Credit…Pool photo by Sergei Bobylev

Senior officials from Russia and China have agreed to carry out more joint military exercises and enhance defense cooperation, according to statements on Monday, signaling that whatever misgivings Beijing may have over the war in Ukraine, the nations’ strategic partnership was only growing closer.

Nikolai P. Patrushev, the leader of Russia’s Security Council, and China’s top diplomat, Yang Jiechi, held a meeting in southeastern Fujian Province where they agreed to conduct more joint military drills and patrols and to strengthen coordination between their countries’ defense officials, according to the Russian agency’s statement.

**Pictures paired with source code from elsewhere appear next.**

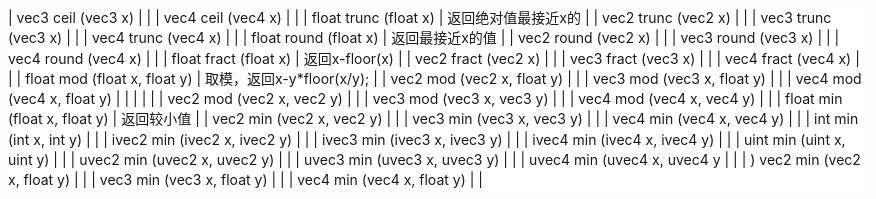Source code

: | vec3 ceil (vec3 x)                                           |                                                              |
| vec4 ceil (vec4 x)                                           |                                                              |
| float trunc (float x)                                        | 返回绝对值最接近x的                                          |
| vec2 trunc (vec2 x)                                          |                                                              |
| vec3 trunc (vec3 x)                                          |                                                              |
| vec4 trunc (vec4 x)                                          |                                                              |
| float round (float x)                                        | 返回最接近x的值                                              |
| vec2 round (vec2 x)                                          |                                                              |
| vec3 round (vec3 x)                                          |                                                              |
| vec4 round (vec4 x)                                          |                                                              |
| float fract (float x)                                        | 返回x-floor(x)                                               |
| vec2 fract (vec2 x)                                          |                                                              |
| vec3 fract (vec3 x)                                          |                                                              |
| vec4 fract (vec4 x)                                          |                                                              |
| float mod (float x, float y)                                 | 取模，返回x-y*floor(x/y);                                    |
| vec2 mod (vec2 x, float y)                                   |                                                              |
| vec3 mod (vec3 x, float y)                                   |                                                              |
| vec4 mod (vec4 x, float y)                                   |                                                              |
|                                                              |                                                              |
| vec2 mod (vec2 x, vec2 y)                                    |                                                              |
| vec3 mod (vec3 x, vec3 y)                                    |                                                              |
| vec4 mod (vec4 x, vec4 y)                                    |                                                              |
| float min (float x, float y)                                 | 返回较小值                                                   |
| vec2 min (vec2 x, vec2 y)                                    |                                                              |
| vec3 min (vec3 x, vec3 y)                                    |                                                              |
| vec4 min (vec4 x, vec4 y)                                    |                                                              |
| int min (int x, int y)                                       |                                                              |
| ivec2 min (ivec2 x, ivec2 y)                                 |                                                              |
| ivec3 min (ivec3 x, ivec3 y)                                 |                                                              |
| ivec4 min (ivec4 x, ivec4 y)                                 |                                                              |
| uint min (uint x, uint y)                                    |                                                              |
| uvec2 min (uvec2 x, uvec2 y)                                 |                                                              |
| uvec3 min (uvec3 x, uvec3 y)                                 |                                                              |
| uvec4 min (uvec4 x, uvec4 y                                  |                                                              |
| ) vec2 min (vec2 x, float y)                                 |                                                              |
| vec3 min (vec3 x, float y)                                   |                                                              |
| vec4 min (vec4 x, float y)                                   |                                                              |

“The two countries continue to deepen strategic coordination, always firmly support each other on issues concerning each other’s core interests and major concerns,” China’s Ministry of Foreign Affairs said in a summary of the meeting.

The visit came days after President Vladimir V. Putin met in Uzbekistan with Xi Jinping, the Chinese leader, and acknowledged afterward that China had “questions and concerns” about the situation in Ukraine. That cryptic admission prompted some analysts to conclude that despite public pronouncements that the nations’ friendship had “no limits,” Mr. Xi’s support for Mr. Putin was not unconditional.

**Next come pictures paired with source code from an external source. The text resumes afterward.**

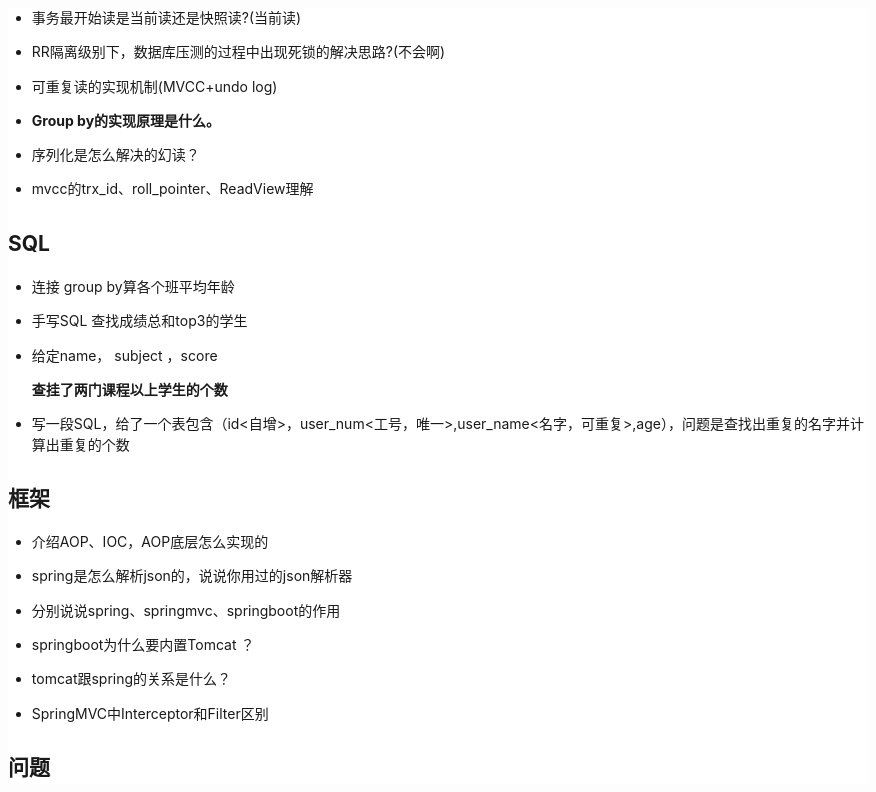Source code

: 

- 事务最开始读是当前读还是快照读?(当前读)



- RR隔离级别下，数据库压测的过程中出现死锁的解决思路?(不会啊)



- 可重复读的实现机制(MVCC+undo log)



- **Group by的实现原理是什么。**



- 序列化是怎么解决的幻读？



- mvcc的trx_id、roll_pointer、ReadView理解



## SQL

- 连接 group by算各个班平均年龄



- 手写SQL 查找成绩总和top3的学生



- 给定name， subject ，score

  **查挂了两门课程以上学生的个数**



- 写一段SQL，给了一个表包含（id<自增>，user_num<工号，唯一>,user_name<名字，可重复>,age），问题是查找出重复的名字并计算出重复的个数



## 框架

- 介绍AOP、IOC，AOP底层怎么实现的



- spring是怎么解析json的，说说你用过的json解析器



- 分别说说spring、springmvc、springboot的作用



- springboot为什么要内置Tomcat ？



- tomcat跟spring的关系是什么？



- SpringMVC中Interceptor和Filter区别



## 问题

Though Mr. Xi did not publicly refer to the situation in Ukraine during the meeting in Uzbekistan, he said that China was “willing to work with Russia to demonstrate the responsibility of a major country, play a leading role and inject stability into a turbulent world,” according to a Chinese government statement. Some experts said the statement sounded like a rebuke to Moscow for creating instability with its invasion.

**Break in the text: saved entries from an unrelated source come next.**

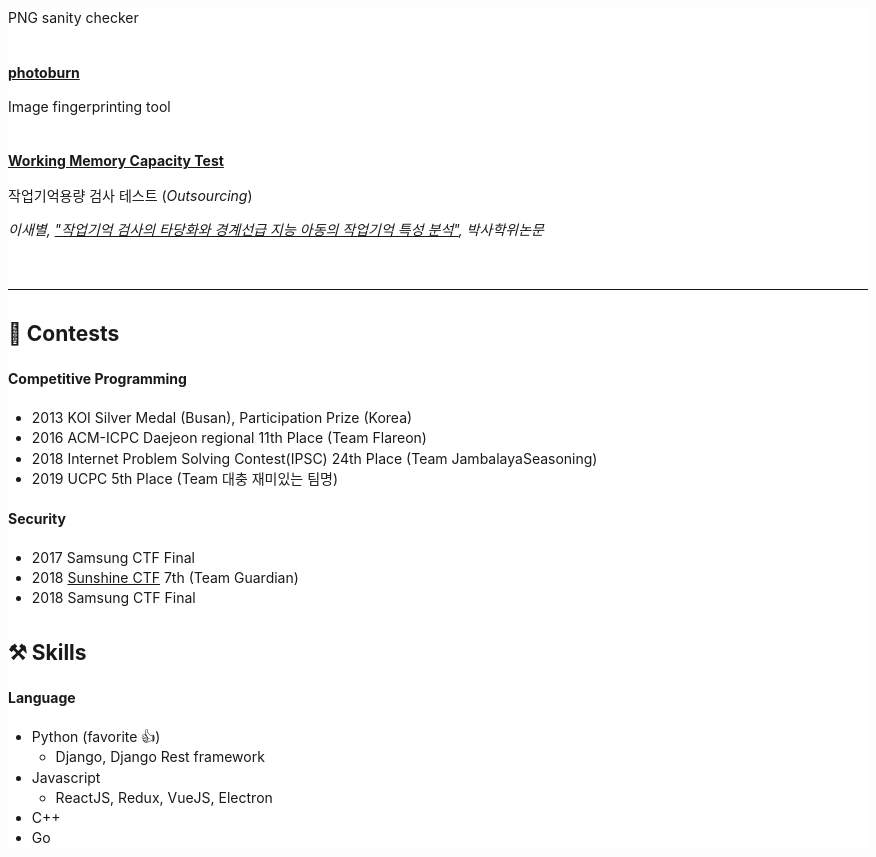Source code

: PNG sanity checker
<br/><br/>

<div style="display: inline;">
	<h4 style="display: inline;">
		<a href="https://github.com/ryanking13/photoburn" target="_blank">
			photoburn
			<i class="iconfont icon-github"></i>
		</a>
	</h4>
</div>

Image fingerprinting tool
<br/><br/>

<div style="display: inline;">
	<h4 style="display: inline;">
		<a href="https://github.com/ryanking13/WMCtest" target="_blank">
			Working Memory Capacity Test
			<i class="iconfont icon-github"></i>
		</a>
	</h4>
</div>

작업기억용량 검사 테스트 (_Outsourcing_)

_이새별, ["작업기억 검사의 타당화와 경계선급 지능 아동의 작업기억 특성 분석"](../assets/else/D20153202이새별.pdf), 박사학위논문_

<br/>

---

## 🏅 Contests

#### Competitive Programming

- 2013 KOI Silver Medal (Busan), Participation Prize (Korea)
- 2016 ACM-ICPC Daejeon regional 11th Place (Team Flareon)
- 2018 Internet Problem Solving Contest(IPSC) 24th Place (Team JambalayaSeasoning)
- 2019 UCPC 5th Place (Team 대충 재미있는 팀명)

#### Security

- 2017 Samsung CTF Final
- 2018 [Sunshine CTF](https://sunshinectf.org/scoreboard) 7th (Team Guardian)
- 2018 Samsung CTF Final

## ⚒️ Skills

#### Language

- Python (favorite 👍)
	- Django, Django Rest framework
- Javascript
  - ReactJS, Redux, VueJS, Electron
- C++
- Go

Neither side pointed to any such differences following the meeting between top officials on Monday.

Mr. Yang emphasized the relationship between Mr. Xi and Mr. Putin, adding, “The leadership of the heads of state is the fundamental guarantee for the stability and long-term vitality of bilateral relations.”

Speaking in Fujian, Mr. Patrushev said, “The cooperation between Russia and China in the security field has deep historic roots.”

“In the current conditions, our countries must express an even better readiness for mutual support and development of cooperation,” said Mr. Patrushev, according to Interfax, a Russian news agency. Mr. Patrushev also met with Wang Xiaohong, a senior Chinese security official.

Mr. Putin’s invasion of Ukraine has complicated China’s balancing act between Russia and the West. China has provided a lifeline to Russia, largely mitigating the effect of Western sanctions that have curtailed Russia’s energy exports and halted its industrial cooperation with developed countries.

This year, trade between Russia and China has increased by more than a quarter, and China agreed to work on a major gas pipeline project via Mongolia that could offset Russia’s cutoff from the European energy market.

At the same time, however, China has been careful not to run afoul of its Western trading partners. It has not shipped weapons to Russia, which has instead turned to suppliers including Iran and North Korea, according to U.S. officials, and it has done little to help Moscow circumvent sanctions that prevent it from importing advanced Western technology.

Russia’s foreign minister, Sergey V. Lavrov, said that Russian and Chinese officials would coordinate closely at the United Nations General Assembly in New York this week.